- **Task goal**: Please copy each line from the entries that contains the string "czyli".

- **Data excerpts**:
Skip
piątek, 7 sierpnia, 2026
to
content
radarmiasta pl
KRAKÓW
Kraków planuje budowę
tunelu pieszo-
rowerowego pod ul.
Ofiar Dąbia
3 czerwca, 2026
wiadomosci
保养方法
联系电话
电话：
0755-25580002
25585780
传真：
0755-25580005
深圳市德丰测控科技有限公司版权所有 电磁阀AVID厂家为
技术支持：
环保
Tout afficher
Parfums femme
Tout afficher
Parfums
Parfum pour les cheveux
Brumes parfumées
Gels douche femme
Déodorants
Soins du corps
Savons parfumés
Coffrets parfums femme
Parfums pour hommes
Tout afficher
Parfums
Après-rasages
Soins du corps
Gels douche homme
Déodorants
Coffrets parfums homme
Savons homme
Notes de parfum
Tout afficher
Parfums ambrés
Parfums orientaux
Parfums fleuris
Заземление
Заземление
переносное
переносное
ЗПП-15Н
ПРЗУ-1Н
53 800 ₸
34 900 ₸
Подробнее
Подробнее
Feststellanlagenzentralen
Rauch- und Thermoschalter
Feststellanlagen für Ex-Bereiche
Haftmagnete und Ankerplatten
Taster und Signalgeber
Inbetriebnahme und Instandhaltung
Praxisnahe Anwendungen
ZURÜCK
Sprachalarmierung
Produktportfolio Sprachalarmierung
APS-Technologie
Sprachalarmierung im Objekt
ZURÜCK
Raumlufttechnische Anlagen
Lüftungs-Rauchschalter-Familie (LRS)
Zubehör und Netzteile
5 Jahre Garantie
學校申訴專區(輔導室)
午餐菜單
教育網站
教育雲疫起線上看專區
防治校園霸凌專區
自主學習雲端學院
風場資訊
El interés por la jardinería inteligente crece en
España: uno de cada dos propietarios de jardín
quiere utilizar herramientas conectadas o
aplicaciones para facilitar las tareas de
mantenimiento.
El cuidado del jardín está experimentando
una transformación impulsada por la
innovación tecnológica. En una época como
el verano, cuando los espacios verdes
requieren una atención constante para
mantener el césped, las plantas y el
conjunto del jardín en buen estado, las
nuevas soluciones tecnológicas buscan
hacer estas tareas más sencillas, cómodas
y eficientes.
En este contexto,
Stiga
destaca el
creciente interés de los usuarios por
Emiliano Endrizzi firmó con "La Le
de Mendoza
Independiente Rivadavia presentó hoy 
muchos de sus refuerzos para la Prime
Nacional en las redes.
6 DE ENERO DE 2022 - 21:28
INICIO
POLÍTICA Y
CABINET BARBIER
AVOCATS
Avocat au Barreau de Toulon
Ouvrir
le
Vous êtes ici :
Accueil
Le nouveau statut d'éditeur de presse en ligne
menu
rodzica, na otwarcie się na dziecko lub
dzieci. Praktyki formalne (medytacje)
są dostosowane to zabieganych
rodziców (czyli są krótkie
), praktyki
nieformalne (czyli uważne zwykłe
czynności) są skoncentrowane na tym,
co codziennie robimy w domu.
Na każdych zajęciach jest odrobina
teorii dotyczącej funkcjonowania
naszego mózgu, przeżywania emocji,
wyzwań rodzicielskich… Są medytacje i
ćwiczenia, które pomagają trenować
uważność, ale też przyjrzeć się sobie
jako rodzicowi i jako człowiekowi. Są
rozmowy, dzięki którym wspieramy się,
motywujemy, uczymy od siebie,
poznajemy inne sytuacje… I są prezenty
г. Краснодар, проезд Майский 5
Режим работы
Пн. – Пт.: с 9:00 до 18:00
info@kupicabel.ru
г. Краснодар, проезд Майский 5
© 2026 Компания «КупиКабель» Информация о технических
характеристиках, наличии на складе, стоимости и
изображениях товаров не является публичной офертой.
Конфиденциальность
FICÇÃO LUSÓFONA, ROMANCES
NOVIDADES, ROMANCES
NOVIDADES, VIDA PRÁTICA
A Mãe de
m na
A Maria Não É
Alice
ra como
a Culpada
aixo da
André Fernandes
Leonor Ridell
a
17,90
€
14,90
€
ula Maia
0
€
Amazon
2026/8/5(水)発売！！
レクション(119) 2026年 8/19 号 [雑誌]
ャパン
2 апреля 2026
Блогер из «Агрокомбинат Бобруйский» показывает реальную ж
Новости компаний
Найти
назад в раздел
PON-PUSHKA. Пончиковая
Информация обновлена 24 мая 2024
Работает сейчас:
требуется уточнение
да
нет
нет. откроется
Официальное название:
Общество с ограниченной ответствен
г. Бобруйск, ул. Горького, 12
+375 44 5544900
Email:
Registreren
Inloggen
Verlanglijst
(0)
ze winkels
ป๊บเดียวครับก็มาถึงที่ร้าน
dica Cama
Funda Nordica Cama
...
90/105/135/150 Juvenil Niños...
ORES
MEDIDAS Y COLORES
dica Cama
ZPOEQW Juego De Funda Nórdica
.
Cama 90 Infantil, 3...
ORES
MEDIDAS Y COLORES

- **Task response**:
rodziców (czyli są krótkie
nieformalne (czyli uważne zwykłe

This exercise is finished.